Loneliness makes our brains crave people
After 10 hours of isolation, people’s brains perked up at the thought of social time
A hungry brain craves food. A lonely brain craves people. A new brain study demonstrates this. After being isolated, it shows, people’s brains perked up at the sight of other people. The action was in the same brain region that revs up when a hungry person sees food.
“There’s a ton of research showing loneliness is associated with depression,” says Livia Tomova. She’s a cognitive neuroscientist, someone who studies how the brain produces mental activities. Tomova works at the University of Cambridge in England. But while scientists know loneliness and depression are related, it’s hard to tell if one causes the other. “Are they depressed because they’re lonely, or lonely because they’re depressed?” she asks. “One way to study that is [to look at] how the brain responds to periods of being alone.”
When she began this study, Tomova was a scientist at the Massachusetts Institute of Technology in Cambridge. She and her colleagues recruited 40 people. On one day, the participants had to fast — not eat anything at all — for 10 hours. On another day, the same people were placed in a room for 10 hours. They couldn’t see anyone. No friends, no family and no social media. They weren’t even allowed to check their email.
After both days, Tomova and her colleagues put the people in a fMRI machine. It shows activity in the brain by tracking how much blood is flowing to each region.
At the end of each day, the participants showed high activity in a brain area called the midbrain. The scientists were interested in two small areas within it. One was the substantia nigra pars compacta. The other was the ventral tegmental area. Both areas produce dopamine. It’s a chemical messenger that is important in craving and rewards.
The two areas activated when hungry participants saw pictures of tasty pizza or juicy hamburgers. After the volunteers had been isolated, those brain areas became active when they saw social activities they missed. It might be playing sports or chatting with friends.
The midbrain plays an important part in people’s motivation to seek food or friends. In fact, it responds to food and social signals even when people aren’t hungry or lonely. But hunger and loneliness increased the reactions and made people’s responses specific to the thing they were missing. And the more hunger or isolation the volunteers said they were experiencing, the stronger the activity in this part of the brain. Tomova and her colleagues published their results November 23 in Nature Neuroscience.
People need people
One of the goals of studying people, says Thuy-vy Nguyen, is to find out what our basic needs are. Nguyen studies solitude — when people wish to be alone — at Durham University in England. People often say that humans are social animals, Nguyen notes. She wonders, “Where did this phrase come from? … Do we have evidence for this?” This new paper, she concludes, shows that, yes, social time is a basic need.

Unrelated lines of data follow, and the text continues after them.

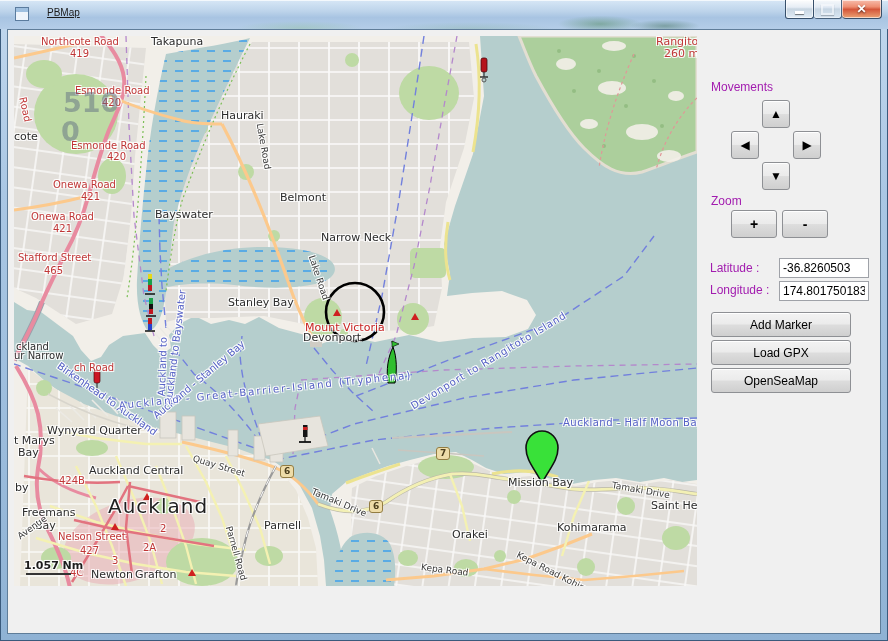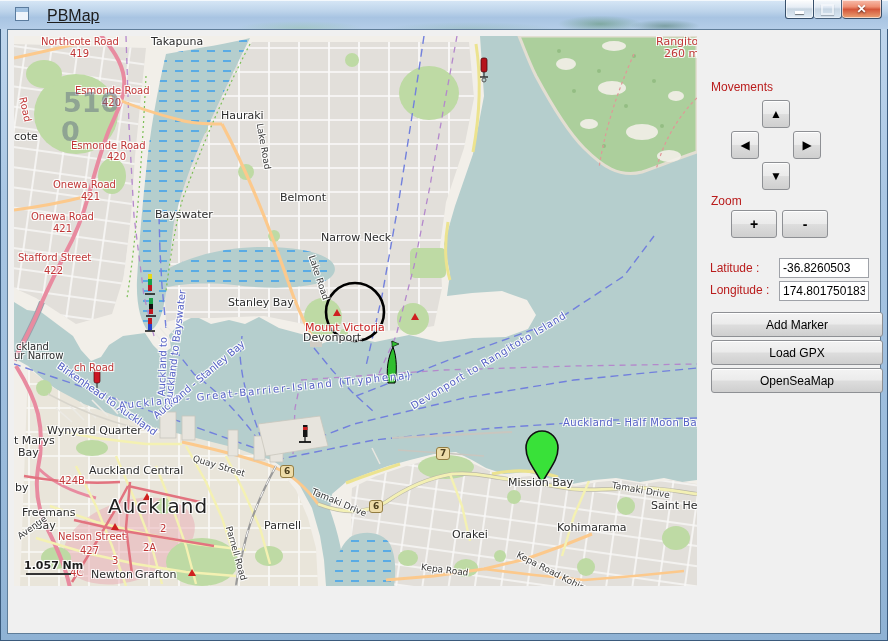--- a/index.html
+++ b/index.html
@@ -12,21 +12,21 @@
     background:
       radial-gradient(60px 12px at 600px 24px, rgba(70,130,80,.45), transparent 70%),
       radial-gradient(90px 10px at 300px 28px, rgba(140,190,150,.38), transparent 70%),
       radial-gradient(50px 9px at 665px 26px, rgba(50,100,70,.42), transparent 70%),
       radial-gradient(120px 10px at 470px 29px, rgba(120,170,140,.30), transparent 70%),
       linear-gradient(180deg,#d7e7f6 0%,#bcd3ea 40%,#a8c4e2 60%,#b4cde8 100%);
     box-shadow:inset 0 1px 0 rgba(255,255,255,.7);}
   .app-icon{position:absolute;left:15px;top:7px;width:14px;height:14px;background:#eef4fb;
     border:1px solid #5b7c9e;box-sizing:border-box;}
   .app-icon::before{content:"";position:absolute;left:0;top:0;width:100%;height:4px;background:#9fc0e0;}
-  .title-text{position:absolute;left:47px;top:7px;font-size:16px;color:#1c1c1c;text-decoration:underline;}
+  .title-text{position:absolute;left:47px;top:7px;font-size:10px;color:#1c1c1c;text-decoration:underline;}
   .winbtns{position:absolute;top:0;right:6px;display:flex;}
   .winbtn{height:19px;border:1px solid #37506b;border-top:none;display:flex;align-items:center;justify-content:center;
     background:linear-gradient(180deg,#fdfdfd,#e6edf5 40%,#c7d5e1 50%,#dfeaf4 95%);
     box-shadow:inset 0 0 0 1px rgba(255,255,255,.6);box-sizing:border-box;}
   .winbtn.min{width:29px;border-radius:0 0 3px 3px;}
   .winbtn.max{width:28px;border-left:none;border-radius:0 0 3px 3px;opacity:.85;}
   .winbtn.close{width:40px;border-left:none;border-radius:0 0 4px 4px;
     background:linear-gradient(180deg,#f7bcab,#ee8e72 38%,#d4563a 52%,#e99b6e 95%);}
   .g-min{width:9px;height:3px;background:#fff;box-shadow:0 1px 1px rgba(0,0,0,.5);margin-top:6px;}
   .g-max{width:9px;height:7px;border:2px solid #fff;box-shadow:0 1px 1px rgba(0,0,0,.4);opacity:.65;}
@@ -46,28 +46,28 @@
   .ferry{font-size:10px;color:#5560c6;}
   .depth{font-size:27px;color:rgba(96,110,130,.5);font-weight:bold;}
   .scale{font-size:11px;font-weight:bold;color:#1d1d1d;}
   .place,.city,.peak,.road,.street,.ferry,.scale{
     text-shadow:-1px -1px 0 rgba(255,255,255,.9),1px -1px 0 rgba(255,255,255,.9),
       -1px 1px 0 rgba(255,255,255,.9),1px 1px 0 rgba(255,255,255,.9),0 0 2px #fff;}
   .shield{font-size:9px;font-weight:bold;color:#4c3f1e;background:#eedca8;border:1px solid #927c42;
     border-radius:3px;padding:0 3px;line-height:11px;}
   .scale-line{position:absolute;left:12px;top:537px;width:45px;height:2px;background:#333;}
   
-  .side-label{position:absolute;font-size:12px;color:#b91c1c;}
+  .side-label{position:absolute;font-size:12px;color:#a21caf;}
   .btn{position:absolute;border:1px solid #8e9094;border-radius:3px;color:#000;
     background:linear-gradient(180deg,#f3f3f3,#ebebeb 48%,#dddddd 52%,#cfcfcf);
     box-shadow:inset 0 1px 0 #fff;display:flex;align-items:center;justify-content:center;
     font-family:"Liberation Sans",sans-serif;box-sizing:border-box;cursor:default;}
   .arrow{width:28px;height:28px;font-size:12px;}
   .zbtn{width:46px;height:28px;font-size:14px;font-weight:bold;}
-  .bigbtn{width:172px;height:25px;font-size:12px;}
+  .bigbtn{width:140px;height:25px;font-size:12px;}
   .tbox{position:absolute;width:90px;height:20px;border:1px solid #9fa2a8;background:#fff;
     font-size:12px;font-family:"Liberation Sans",sans-serif;padding:0 3px;box-sizing:border-box;color:#000;}
 </style>
 </head>
 <body>
 
 <div class="window">
 
   <div class="titlebar">
     <div class="app-icon"></div>
@@ -359,21 +359,21 @@
           <div class="ml road" style="left: 56px; top: 13px;">419</div>
           <div class="ml road" style="left: 61px; top: 50px;">Esmonde Road</div>
           <div class="ml road" style="left: 88px; top: 62px;">420</div>
           <div class="ml road" style="left: 57px; top: 105px;">Esmonde Road</div>
           <div class="ml road" style="left: 93px; top: 116px;">420</div>
           <div class="ml road" style="left: 39px; top: 144px;">Onewa Road</div>
           <div class="ml road" style="left: 67px; top: 156px;">421</div>
           <div class="ml road" style="left: 17px; top: 176px;">Onewa Road</div>
           <div class="ml road" style="left: 39px; top: 188px;">421</div>
           <div class="ml road" style="left: 4px; top: 217px;">Stafford Street</div>
-          <div class="ml road" style="left: 30px; top: 230px;">422</div>
+          <div class="ml road" style="left: 30px; top: 230px;">465</div>
           <div class="ml road" style="left: 12px; top: 327px; margin-left: 48px;">ch Road</div>
           <div class="ml road" style="left: 8px; top: 56px; transform: rotate(78deg);">Road</div>
           <div class="ml road" style="left: 45px; top: 440px;">424B</div>
           <div class="ml road" style="left: 44px; top: 496px;">Nelson Street</div>
           <div class="ml road" style="left: 66px; top: 510px;">427</div>
           <div class="ml road" style="left: 98px; top: 520px;">3</div>
           <div class="ml road" style="left: 129px; top: 507px;">2A</div>
           <div class="ml road" style="left: 56px; top: 532px;">4C</div>
           <div class="ml road" style="left: 146px; top: 488px;">2</div>
           <div class="ml road" style="left: 642px; top: 0px; font-size: 11px;">Rangito</div>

The results are very elegant, says Turhan Canli. He is a neuroscientist at Stony Brook University in New York. However, he adds, 10 hours isn’t that long to spend isolated from anyone else. So the responses “may be very different from those individuals who have experienced chronic social isolation,” he says, such as older people living by themselves. Personality could matter, too. Someone who likes their alone time might not have a brain response that is as strong as someone who is a social butterfly.
The study seems especially important now, when so many people are isolated due to the pandemic. “We’ve been dealing with COVID-19 and some form of social distance for [many] months,” says Naomi Eisenberger. She’s a social neuroscientist at the University of California, Los Angeles. But in an effort to stay safe from disease, people may end up lonelier than ever. “We tell people to stay away and it’s so hard. All of us on some level are starving for social interactions.”
The findings “speak to our current state,” agrees Tomova. “It’s important to look at the social dimension of this kind of crisis.”